> **Work to be completed**: What is needed is an exact copy of the records below, minus any pictures.

> **Records for this exercise**:
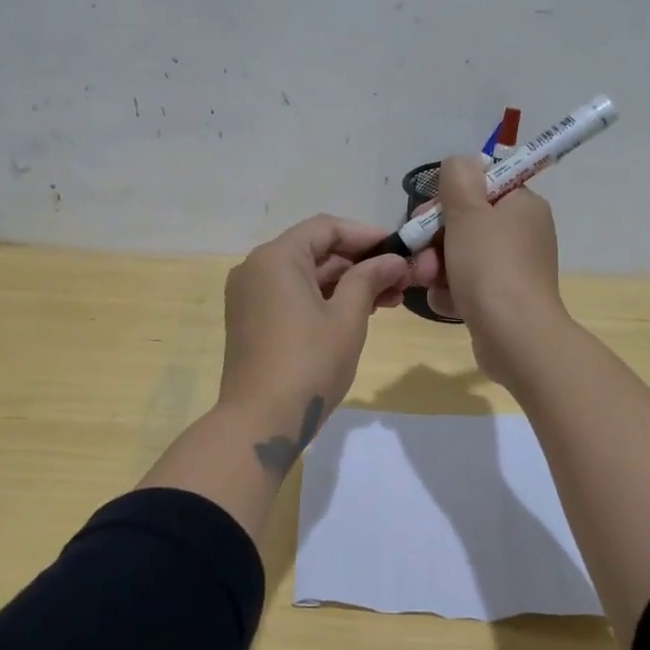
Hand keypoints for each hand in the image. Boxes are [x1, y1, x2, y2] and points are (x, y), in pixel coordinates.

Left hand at [217, 215, 433, 472]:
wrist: (259, 421)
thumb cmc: (309, 364)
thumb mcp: (347, 318)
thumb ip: (369, 279)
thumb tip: (392, 260)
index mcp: (276, 257)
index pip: (326, 228)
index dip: (366, 235)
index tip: (399, 249)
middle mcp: (255, 267)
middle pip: (314, 250)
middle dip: (359, 263)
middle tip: (400, 280)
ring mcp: (249, 295)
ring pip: (304, 275)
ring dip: (345, 283)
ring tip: (388, 300)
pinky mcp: (250, 319)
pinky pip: (291, 295)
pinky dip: (322, 298)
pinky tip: (356, 313)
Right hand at [421, 154, 568, 382]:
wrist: (515, 337)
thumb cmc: (491, 267)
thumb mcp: (468, 211)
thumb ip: (458, 178)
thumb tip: (460, 162)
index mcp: (522, 206)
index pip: (482, 185)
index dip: (450, 197)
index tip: (430, 214)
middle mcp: (522, 233)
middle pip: (466, 222)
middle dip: (435, 238)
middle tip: (422, 254)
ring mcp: (512, 268)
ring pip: (460, 255)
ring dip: (438, 268)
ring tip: (429, 282)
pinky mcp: (501, 299)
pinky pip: (466, 285)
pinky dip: (452, 293)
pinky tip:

> **Answer to the exercise**:
Hand keypoints for each hand in the image. Boxes are [x1, y1, x2, y2] and points are (x, y), in pixel coordinates.

Left hand at [217, 215, 433, 472]:
wrist: (259, 421)
thumb cmc: (309, 364)
thumb mcp: (347, 318)
thumb ip: (369, 279)
thumb tip: (392, 260)
index mcp: (276, 257)
index pip: (326, 228)
index dip: (366, 235)
index tip: (399, 249)
middle mcp: (255, 267)
middle pip: (314, 250)
middle dip: (359, 263)
middle tip: (400, 280)
ring mcp: (249, 295)
ring pip: (304, 275)
ring dip: (345, 283)
ring tip: (388, 300)
pinky mcp: (250, 319)
pinky pip: (291, 295)
pinky dip: (322, 298)
pinky tip: (356, 313)
Right hand at [421, 154, 568, 382]:
wrist: (515, 337)
thumb cmc: (491, 267)
thumb mcp: (468, 211)
thumb ip: (458, 178)
thumb tip: (460, 162)
index mcp: (522, 206)
index pip: (482, 185)
index dip: (450, 197)
index tip: (430, 214)
middle mcp: (522, 233)
middle pip: (466, 222)
middle dip: (435, 238)
middle tip: (422, 254)
ring mcp: (512, 268)
ring pip: (460, 255)
ring dip: (438, 268)
ring tip: (429, 282)
pinky mcp: (501, 299)
pinky pip: (466, 285)
pinky dip: (452, 293)
pinky tip:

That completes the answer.